さらに、ペットと一緒に入れる樹木葬を希望していても、すべての霊園が対応しているわけではありません。契約後に「希望していた供養ができない」とあ気付くと気持ちの面でも負担になります。見学時には費用だけでなく、供養方法や利用規約まで確認することが重要です。
家族や親族から反対される場合がある
樹木葬は広がりつつある供養方法ですが、全ての人に受け入れられてるわけではありません。特に先祖代々のお墓を大切にしてきた家庭では、「墓じまいにつながる」「家の供養文化が途切れる」と考えられることがあります。
本人にとっては合理的な選択だと感じていても、家族が納得していなければトラブルの原因になります。亡くなったあとに親族間で意見が割れるケースもあるため、生前から十分に話し合っておく必要があります。供養は個人だけの問題ではなく、家族全体に関わる問題である点を理解しておくことが大切です。
樹木葬で後悔しないために
樹木葬のデメリットは、事前確認不足によって大きくなる傾向があります。費用の安さや自然環境だけに注目すると、埋葬方法や管理体制、交通アクセスなど重要な点を見落としやすくなります。契約後の変更が難しい供養方法だからこそ、慎重な比較検討が必要です。

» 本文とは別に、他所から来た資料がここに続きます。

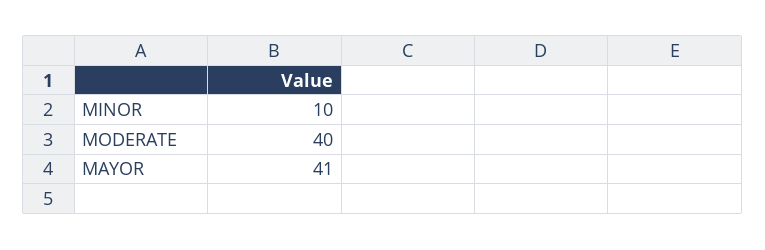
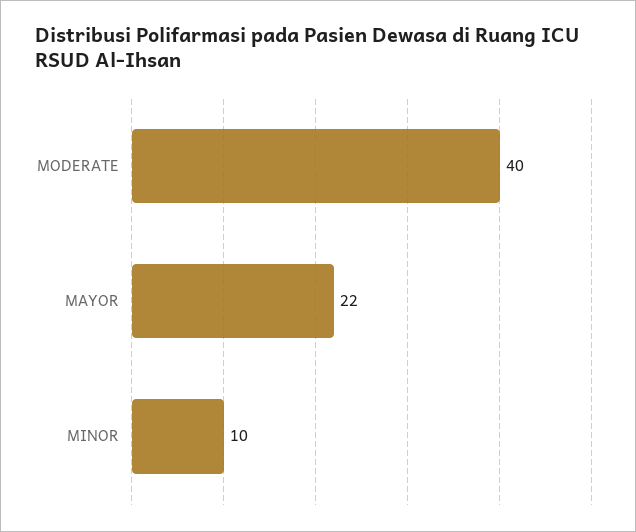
  {
    "MINOR": 10,
    "MODERATE": 40,
-   "MAYOR": 41
+   "MAYOR": 22
  }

特に、遺骨の扱い方や合祀の時期、管理期間、アクセスのしやすさは必ず確認したい点です。樹木葬は、自分らしい供養を考えるうえで魅力のある選択肢です。ただし、契約後に内容を変えにくい面もあります。パンフレットや説明だけで決めず、現地を見学し、家族ともよく話し合ったうえで選ぶことが大切です。仕組みを理解し、納得して選べば、樹木葬は後悔の少ない供養の形になります。